- **Task**
Word for word, print the entries that follow.
_ _ _ _
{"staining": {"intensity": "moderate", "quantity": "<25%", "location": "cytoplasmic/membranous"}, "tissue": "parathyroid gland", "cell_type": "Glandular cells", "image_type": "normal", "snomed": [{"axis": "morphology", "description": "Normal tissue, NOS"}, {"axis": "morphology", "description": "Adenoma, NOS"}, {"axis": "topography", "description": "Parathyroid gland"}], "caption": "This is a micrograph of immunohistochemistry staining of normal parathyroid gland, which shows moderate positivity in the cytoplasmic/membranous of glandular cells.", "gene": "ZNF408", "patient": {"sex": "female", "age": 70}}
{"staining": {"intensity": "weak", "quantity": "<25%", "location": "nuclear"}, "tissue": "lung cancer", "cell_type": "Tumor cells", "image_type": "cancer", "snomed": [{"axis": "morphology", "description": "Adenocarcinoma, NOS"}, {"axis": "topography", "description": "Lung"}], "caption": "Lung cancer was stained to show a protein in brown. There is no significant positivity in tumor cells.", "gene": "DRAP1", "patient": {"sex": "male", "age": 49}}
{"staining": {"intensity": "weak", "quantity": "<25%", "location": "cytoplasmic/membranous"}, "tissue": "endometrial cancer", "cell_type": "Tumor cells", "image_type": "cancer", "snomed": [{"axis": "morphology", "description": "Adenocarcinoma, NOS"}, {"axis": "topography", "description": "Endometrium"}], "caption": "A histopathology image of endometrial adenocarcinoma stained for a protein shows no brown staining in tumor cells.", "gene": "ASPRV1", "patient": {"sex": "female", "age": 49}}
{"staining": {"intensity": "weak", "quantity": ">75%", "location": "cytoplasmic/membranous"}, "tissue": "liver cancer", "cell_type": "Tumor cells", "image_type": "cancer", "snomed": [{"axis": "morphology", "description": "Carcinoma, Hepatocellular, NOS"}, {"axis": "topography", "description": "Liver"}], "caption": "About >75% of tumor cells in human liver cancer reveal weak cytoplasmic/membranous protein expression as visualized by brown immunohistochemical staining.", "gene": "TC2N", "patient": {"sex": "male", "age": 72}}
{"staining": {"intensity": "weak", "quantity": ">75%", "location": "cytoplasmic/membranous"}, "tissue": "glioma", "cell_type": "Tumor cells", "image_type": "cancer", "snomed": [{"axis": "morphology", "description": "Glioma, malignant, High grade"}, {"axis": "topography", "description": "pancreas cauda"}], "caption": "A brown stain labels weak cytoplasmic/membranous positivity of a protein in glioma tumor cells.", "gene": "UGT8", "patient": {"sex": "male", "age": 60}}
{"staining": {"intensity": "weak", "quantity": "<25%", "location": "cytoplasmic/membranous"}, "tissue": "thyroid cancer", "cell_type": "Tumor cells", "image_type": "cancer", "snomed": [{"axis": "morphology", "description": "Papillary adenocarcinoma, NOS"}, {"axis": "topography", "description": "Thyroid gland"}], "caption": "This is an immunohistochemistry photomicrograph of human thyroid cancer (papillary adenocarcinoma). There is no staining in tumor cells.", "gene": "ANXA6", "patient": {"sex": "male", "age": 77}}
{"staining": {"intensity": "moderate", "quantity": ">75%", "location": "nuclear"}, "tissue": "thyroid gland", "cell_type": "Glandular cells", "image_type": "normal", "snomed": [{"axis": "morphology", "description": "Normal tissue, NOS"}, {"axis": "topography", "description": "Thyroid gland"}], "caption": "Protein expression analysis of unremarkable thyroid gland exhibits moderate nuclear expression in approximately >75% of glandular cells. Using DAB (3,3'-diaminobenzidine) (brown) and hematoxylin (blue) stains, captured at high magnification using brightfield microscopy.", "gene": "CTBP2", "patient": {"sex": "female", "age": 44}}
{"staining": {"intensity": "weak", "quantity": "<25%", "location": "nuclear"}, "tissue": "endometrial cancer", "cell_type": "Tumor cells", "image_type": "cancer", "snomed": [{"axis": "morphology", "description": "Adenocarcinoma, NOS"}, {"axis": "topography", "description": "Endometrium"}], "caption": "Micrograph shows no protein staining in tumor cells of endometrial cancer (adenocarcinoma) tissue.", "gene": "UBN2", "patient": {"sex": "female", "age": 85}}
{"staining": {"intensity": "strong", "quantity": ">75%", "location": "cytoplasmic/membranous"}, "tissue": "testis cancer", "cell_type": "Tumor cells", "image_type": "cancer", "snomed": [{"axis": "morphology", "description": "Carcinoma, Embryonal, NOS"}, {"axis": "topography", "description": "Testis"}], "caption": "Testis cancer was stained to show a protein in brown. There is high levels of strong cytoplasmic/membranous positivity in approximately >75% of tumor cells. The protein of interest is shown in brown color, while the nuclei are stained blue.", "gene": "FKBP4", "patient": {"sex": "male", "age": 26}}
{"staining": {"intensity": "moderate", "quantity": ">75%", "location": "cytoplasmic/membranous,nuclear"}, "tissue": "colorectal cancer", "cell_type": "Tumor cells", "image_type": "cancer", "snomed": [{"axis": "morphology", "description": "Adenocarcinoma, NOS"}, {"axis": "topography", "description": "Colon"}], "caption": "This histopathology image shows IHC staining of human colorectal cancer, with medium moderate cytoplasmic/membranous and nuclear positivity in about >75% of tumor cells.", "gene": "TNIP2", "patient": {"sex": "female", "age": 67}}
_ _ _ _
- **Your solution**
{"staining": {"intensity": "moderate", "quantity": "<25%", "location": "cytoplasmic/membranous"}, "tissue": "parathyroid gland", "cell_type": "Glandular cells", "image_type": "normal", "snomed": [{"axis": "morphology", "description": "Normal tissue, NOS"}, {"axis": "morphology", "description": "Adenoma, NOS"}, {"axis": "topography", "description": "Parathyroid gland"}], "caption": "This is a micrograph of immunohistochemistry staining of normal parathyroid gland, which shows moderate positivity in the cytoplasmic/membranous of glandular cells.", "gene": "ZNF408", "patient": {"sex": "female", "age": 70}}
{"staining": {"intensity": "weak", "quantity": "<25%", "location": "nuclear"}, "tissue": "lung cancer", "cell_type": "Tumor cells", "image_type": "cancer", "snomed": [{"axis": "morphology", "description": "Adenocarcinoma, NOS"}, {"axis": "topography", "description": "Lung"}], "caption": "Lung cancer was stained to show a protein in brown. There is no significant positivity in tumor cells.", "gene": "DRAP1", "patient": {"sex": "male", "age": 49}}
{"staining": {"intensity": "weak", "quantity": "<25%", "location": "cytoplasmic/membranous"}, "tissue": "endometrial cancer", "cell_type": "Tumor cells", "image_type": "cancer", "snomed": [{"axis": "morphology", "description": "Adenocarcinoma, NOS"}, {"axis": "topography", "description": "Endometrium"}], "caption": "A histopathology image of endometrial adenocarcinoma stained for a protein shows no brown staining in tumor cells.", "gene": "ASPRV1", "patient": {"sex": "female", "age": 49}}
{"staining": {"intensity": "weak", "quantity": ">75%", "location": "cytoplasmic/membranous"}, "tissue": "liver cancer", "cell_type": "Tumor cells", "image_type": "cancer", "snomed": [{"axis": "morphology", "description": "Carcinoma, Hepatocellular, NOS"}, {"axis": "topography", "description": "Liver"}], "caption": "About >75% of tumor cells in human liver cancer reveal weak cytoplasmic/membranous protein expression as visualized by brown immunohistochemical staining.", "gene": "TC2N", "patient": {"sex": "male", "age": 72}}
{"staining": {"intensity": "weak", "quantity": ">75%", "location": "cytoplasmic/membranous"}, "tissue": "glioma", "cell_type": "Tumor cells", "image_type": "cancer", "snomed": [{"axis": "morphology", "description": "Glioma, malignant, High grade"}, {"axis": "topography", "description": "pancreas cauda"}], "caption": "A brown stain labels weak cytoplasmic/membranous positivity of a protein in glioma tumor cells.", "gene": "UGT8", "patient": {"sex": "male", "age": 60}}
{"staining": {"intensity": "weak", "quantity": "<25%", "location": "cytoplasmic/membranous"}, "tissue": "thyroid cancer", "cell_type": "Tumor cells", "image_type": "cancer", "snomed": [{"axis": "morphology", "description": "Papillary adenocarcinoma, NOS"}, {"axis": "topography", "description": "Thyroid gland"}], "caption": "This is an immunohistochemistry photomicrograph of human thyroid cancer (papillary adenocarcinoma). There is no staining in tumor cells.", "gene": "ANXA6", "patient": {"sex": "male", "age": 77}}
{"staining": {"intensity": "moderate", "quantity": ">75%", "location": "nuclear"}, "tissue": "thyroid gland", "cell_type": "Glandular cells", "image_type": "normal", "snomed": [{"axis": "morphology", "description": "Normal tissue, NOS"}, {"axis": "topography", "description": "Thyroid gland"}], "caption": "Protein expression analysis of unremarkable thyroid gland exhibits moderate nuclear expression in approximately >75% of glandular cells. Using DAB (3,3'-diaminobenzidine) (brown) and hematoxylin (blue) stains, captured at high magnification using brightfield microscopy.", "gene": "CTBP2", "patient": {"sex": "female", "age": 44}}
{"staining": {"intensity": "weak", "quantity": "<25%", "location": "nuclear"}, "tissue": "endometrial cancer", "cell_type": "Tumor cells", "image_type": "cancer", "snomed": [{"axis": "morphology", "description": "Adenocarcinoma, NOS"}, {"axis": "topography", "description": "Endometrium"}], "caption": "Micrograph shows no protein staining in tumor cells of endometrial cancer (adenocarcinoma) tissue.", "gene": "UBN2", "patient": {"sex": "female", "age": 85}}
{"staining": {"intensity": "strong", "quantity": ">75%", "location": "cytoplasmic/membranous"}, "tissue": "testis cancer", "cell_type": "Tumor cells", "image_type": "cancer", "snomed": [{"axis": "morphology", "description": "Carcinoma, Embryonal, NOS"}, {"axis": "topography", "description": "Testis"}], "caption": "Testis cancer was stained to show a protein in brown. There is high levels of strong cytoplasmic/membranous positivity in approximately >75% of tumor cells. The protein of interest is shown in brown color, while the nuclei are stained blue.", "gene": "FKBP4", "patient": {"sex": "male", "age": 26}}
{"staining": {"intensity": "moderate", "quantity": ">75%", "location": "cytoplasmic/membranous,nuclear"}, "tissue": "colorectal cancer", "cell_type": "Tumor cells", "image_type": "cancer", "snomed": [{"axis": "morphology", "description": "Adenocarcinoma, NOS"}, {"axis": "topography", "description": "Colon"}], "caption": "This histopathology image shows IHC staining of human colorectal cancer, with medium moderate cytoplasmic/membranous and nuclear positivity in about >75% of tumor cells.", "gene": "TNIP2", "patient": {"sex": "female", "age": 67}}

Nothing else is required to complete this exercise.